Ia hampir terhuyung-huyung menuju buku-buku itu dan membuka buku yang terletak paling atas. Ada sesuatu yang tertulis di halaman depan—hanya beberapa kata, dan kata-katanya adalah:

"Untuk gadis kecil di loteng. Dari seorang teman."

Ketika dia melihat itu—bukankah itu hal yang aneh baginya untuk dilakukan—dia menundukkan wajahnya ke halaman itu dan menangis tersedu-sedu.

"Aku tidak tahu siapa itu," katanya; "tapi seseorang sedikit peduli padaku. Aku punya teman."

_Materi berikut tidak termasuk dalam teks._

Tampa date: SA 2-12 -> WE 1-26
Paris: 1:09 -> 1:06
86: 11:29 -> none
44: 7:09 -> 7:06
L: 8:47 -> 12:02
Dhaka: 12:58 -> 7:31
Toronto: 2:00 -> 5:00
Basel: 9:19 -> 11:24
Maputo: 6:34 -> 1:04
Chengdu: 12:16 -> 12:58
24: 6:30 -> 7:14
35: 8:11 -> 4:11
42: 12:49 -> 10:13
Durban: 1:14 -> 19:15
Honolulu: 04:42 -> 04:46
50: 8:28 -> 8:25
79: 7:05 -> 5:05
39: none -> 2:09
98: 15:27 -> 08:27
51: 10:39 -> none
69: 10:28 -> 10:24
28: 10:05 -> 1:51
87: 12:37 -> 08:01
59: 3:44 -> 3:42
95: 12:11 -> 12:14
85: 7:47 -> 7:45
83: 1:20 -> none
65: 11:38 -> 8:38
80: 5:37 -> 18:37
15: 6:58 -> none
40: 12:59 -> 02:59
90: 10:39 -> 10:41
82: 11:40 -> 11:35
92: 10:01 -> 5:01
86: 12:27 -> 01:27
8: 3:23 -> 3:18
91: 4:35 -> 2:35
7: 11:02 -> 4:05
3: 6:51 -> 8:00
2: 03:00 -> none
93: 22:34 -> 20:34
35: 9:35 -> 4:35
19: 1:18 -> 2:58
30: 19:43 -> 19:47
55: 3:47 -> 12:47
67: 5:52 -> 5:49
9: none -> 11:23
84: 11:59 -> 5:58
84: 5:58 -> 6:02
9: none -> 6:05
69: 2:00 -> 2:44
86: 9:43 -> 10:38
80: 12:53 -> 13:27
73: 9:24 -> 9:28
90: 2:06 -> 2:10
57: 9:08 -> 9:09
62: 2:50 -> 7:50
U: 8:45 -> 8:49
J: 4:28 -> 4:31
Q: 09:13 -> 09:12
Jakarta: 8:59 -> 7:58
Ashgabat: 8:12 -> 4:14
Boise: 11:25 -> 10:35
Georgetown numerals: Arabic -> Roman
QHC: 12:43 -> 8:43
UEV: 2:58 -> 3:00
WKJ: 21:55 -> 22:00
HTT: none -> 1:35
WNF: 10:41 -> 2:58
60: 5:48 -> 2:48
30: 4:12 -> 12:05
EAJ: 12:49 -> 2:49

Dia mengambil lilinnya dan diam-diam keluar dari kamarnya sendiri menuju kamar Becky, lalu berdiri di samping tempat tidurnya.

"Becky, Becky!" bisiknya sekeras yang dia berani. "Bangun!"

Ketika Becky terbangun, dan dia duduk tegak menatap dengan ngeri, wajahnya masih berbekas air mata, di sampingnya berdiri sesosok kecil mengenakan jubah sutra merah tua yang mewah. Wajah yang dilihatnya adalah sesuatu yang bersinar dan menakjubkan. Putri Sara—begitulah ia mengingatnya—berdiri tepat di samping tempat tidurnya, memegang lilin di tangannya.

"Kemarilah," katanya. "Oh, Becky, kemarilah!"

Becky terlalu takut untuk berbicara. Dia hanya berdiri dan mengikutinya, dengan mulut dan mata terbuka, tanpa mengucapkan sepatah kata pun.

Dan ketika mereka melangkah masuk, Sara menutup pintu dengan lembut dan menariknya ke tengah-tengah hal-hal yang hangat dan bercahaya yang membuat otaknya berputar dan indranya yang haus akan sensasi menjadi lemah. "Benar! Benar!" serunya. "Aku telah menyentuh mereka semua. Mereka sama nyatanya dengan kita. Keajaiban telah datang dan melakukannya, Becky, saat kita tertidur—Keajaiban yang tidak akan membiarkan hal-hal terburuk itu terjadi."